◆ Görev Listesi
1. Alıntılanan metne göre “Ruh İnsan Cin” adlı kitap hangi yılda yayınlanmıştır?
2. Alıntılanan metinden bir bölümü değiştirmeden yeniden yazın: "kesinleşecek…" ifadesinin geçtiği yerden başlayıp "iki ayrı değerlendirilişi!" ifadesinden sonra durun.
═════ Alıntılanan Metin ═════
En kötü ihtimalle, birkaç yıl içinde, belki de dünyamı değiştirdikten sonra

kesinleşecek…

İnsan beyninin, İngilizcede “wave” denen “dalga” yapılı kendi “RUH”unu ürettiği…

Her beynin, kendi parmak izini, yani “özel şifresini” taşıyan ruhunu ürettiği

kesinleşecek; bundan dolayı da, reenkarnasyonun mümkün olmadığı, yani ölümü

tatmış kişinin tekrar yeni bir bedende dünyaya gelmeyeceği gerçeği netleşecek.


“Bilgi” ve “dalga” aynı şeyin algılayana göre iki ayrı değerlendirilişi!

1972 yılında yayınlanan “Ruh İnsan Cin” isimli kitabımda ilk defa yazmıştım her

insan beyninin kendi özel şifresiyle kendi ruhunu ürettiğini; “insan” denen

“bilinç” yapının, beyinle iletişimi kesildikten sonra, “ruh” adı verilen “dalga”

bedenle (ruhu nûrânî), yaşamına değişik boyutlarda, çeşitli aşamalardan geçerek

hep ileriye doğru devam ettiğini...

Yeryüzüne gelmiş en muhteşem insan Allâh Rasûlü Muhammed Mustafa’yı, Orion

yıldızında oturan tanrının peygamberisananlar; insan ruhunun da, oradaki ruhlar

âleminden kanatlı meleklerle getirilip ceninin içine sokulduğunu tasavvur

etmekteler…

Evrensel boyutlardan, Galaksi içinde Dünya’nın yerinden ve dahi Dünya üstündeki

insan bedeninin ölçütünden habersiz, kozası içinde yaşamakta olanlar; elbette ki,

Rasûlullâh (aleyhisselâm)’ın Kur’ân ile açıkladığı, hâlâ değeri fark edilememiş

işaret, sır ve bilgilerden de mahrumdurlar!

Bilelim ki, “RUH”, bir anlamı itibarıyla varlığın varoluş özellik ve amacıdır

(“sen bu işin ruhunu kavramamışsın” cümlesi örneğinde olduğu gibi)... Diğer

anlamı itibarıyla da, beynin ürettiği “dalga”ların oluşturduğu “bilinci” ihtiva

eden beden mânâsınadır.

“Ruhumdan nefhettim” işaretinin anlamı ise…

“Üflemek” anlamına gelen “nefh”, ciğerdeki havanın dudaktan açığa çıkarılması

anlamında olduğuna göre; kişinin hakikatini oluşturan Allâh isimlerinin işaret

ettiği özelliklerin, kişinin içinden-özünden-derûnundan “irsâl olup”, gelip(?)

beyinde açığa çıkarılışını ifade etmektedir.

Yoksa, yukarıdan üfleyen dudaklı bir tanrı mevcut değildir bazılarının sandığı

gibi!
═════ Sağlanan Veriler ═════
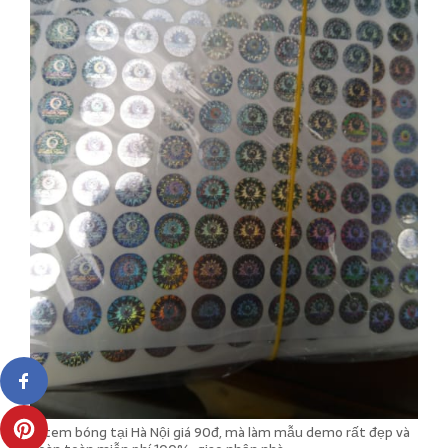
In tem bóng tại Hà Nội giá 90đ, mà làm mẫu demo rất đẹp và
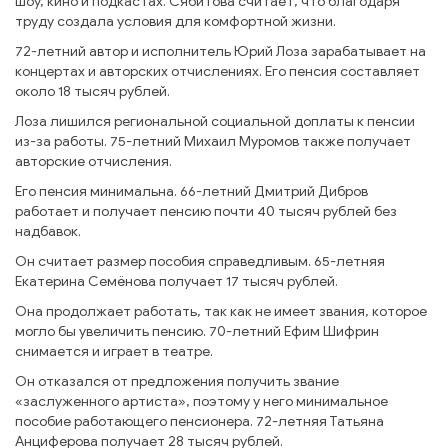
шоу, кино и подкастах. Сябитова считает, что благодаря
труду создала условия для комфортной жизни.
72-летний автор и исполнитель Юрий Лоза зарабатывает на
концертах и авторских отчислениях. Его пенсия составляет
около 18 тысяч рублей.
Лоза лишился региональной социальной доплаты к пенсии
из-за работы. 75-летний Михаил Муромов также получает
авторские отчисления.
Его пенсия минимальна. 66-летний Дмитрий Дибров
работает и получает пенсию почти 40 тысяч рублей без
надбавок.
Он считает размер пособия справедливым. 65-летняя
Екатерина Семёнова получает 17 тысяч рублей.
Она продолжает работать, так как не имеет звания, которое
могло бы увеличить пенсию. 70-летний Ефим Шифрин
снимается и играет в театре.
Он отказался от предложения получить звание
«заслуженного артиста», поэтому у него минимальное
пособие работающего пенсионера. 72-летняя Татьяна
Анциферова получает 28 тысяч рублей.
═════
◆ Verilen Yanıtlar
1. Kitap 1972 yılında yayınlanmıştır.

2.
kesinleşecek…

İnsan beyninin, İngilizcede “wave” denen “dalga” yapılı kendi “RUH”unu ürettiği…

Her beynin, kendi parmak izini, yani “özel şifresini” taşıyan ruhunu ürettiği

kesinleşecek; bundan dolayı da, reenkarnasyonun mümkün olmadığı, yani ölümü

tatmış kişinin tekrar yeni bir bedende dünyaya gelmeyeceği gerçeği netleşecek.


“Bilgi” ve “dalga” aynı şeyin algılayana göre iki ayrı değerlendirilişi!